● Task to carry out
Nothing in the records should be changed in the copy, though the pictures must be left out.

● Data extract
▬▬▬▬▬▬

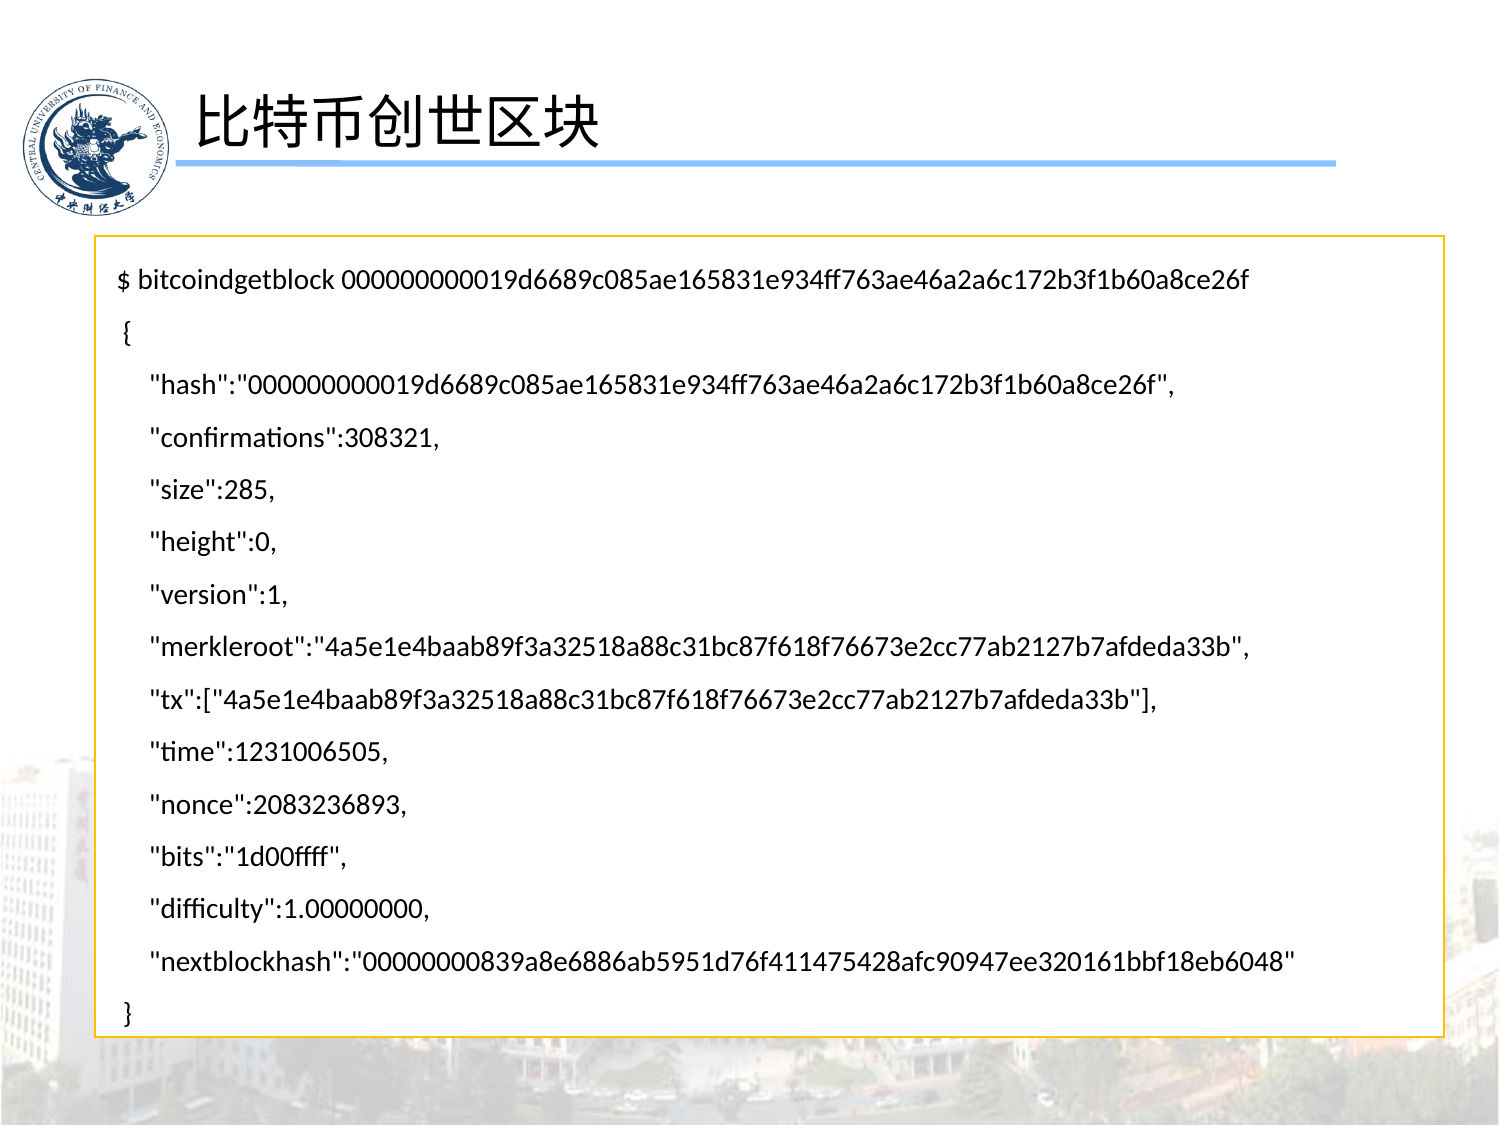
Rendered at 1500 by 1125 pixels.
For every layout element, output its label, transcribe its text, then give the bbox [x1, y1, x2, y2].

text_box 比特币创世区块 [178, 78, 616, 163]
text_box $ bitcoindgetblock 000000000019d6689c085ae165831e934ff763ae46a2a6c172b3f1b60a8ce26f { "hash":"000000000019d6689c085ae165831e934ff763ae46a2a6c172b3f1b60a8ce26f", "confirmations":308321, "size":285, "height":0, "version":1, "merkleroot":"4a5e1e4baab89f3a32518a88c31bc87f618f76673e2cc77ab2127b7afdeda33b", "tx":["4a5e1e4baab89f3a32518a88c31bc87f618f76673e2cc77ab2127b7afdeda33b"], "time":1231006505, "nonce":2083236893, "bits":"1d00ffff", "difficulty":1.00000000, "nextblockhash":"00000000839a8e6886ab5951d76f411475428afc90947ee320161bbf18eb6048" } [94, 235, 1445, 1038]
picture [0, 46, 200, 246]
picture [0, 727, 1500, 1125]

▬▬▬▬▬▬

● Result for this task
Rendered at 1500 by 1125 pixels.
For every layout element, output its label, transcribe its text, then give the bbox [x1, y1, x2, y2].

text_box 比特币创世区块 [178, 78, 616, 163]
text_box $ bitcoindgetblock 000000000019d6689c085ae165831e934ff763ae46a2a6c172b3f1b60a8ce26f { "hash":"000000000019d6689c085ae165831e934ff763ae46a2a6c172b3f1b60a8ce26f", "confirmations":308321, "size":285, "height":0, "version":1, "merkleroot":"4a5e1e4baab89f3a32518a88c31bc87f618f76673e2cc77ab2127b7afdeda33b", "tx":["4a5e1e4baab89f3a32518a88c31bc87f618f76673e2cc77ab2127b7afdeda33b"], "time":1231006505, "nonce":2083236893, "bits":"1d00ffff", "difficulty":1.00000000, "nextblockhash":"00000000839a8e6886ab5951d76f411475428afc90947ee320161bbf18eb6048" } [94, 235, 1445, 1038]
picture [0, 46, 200, 246]
picture [0, 727, 1500, 1125]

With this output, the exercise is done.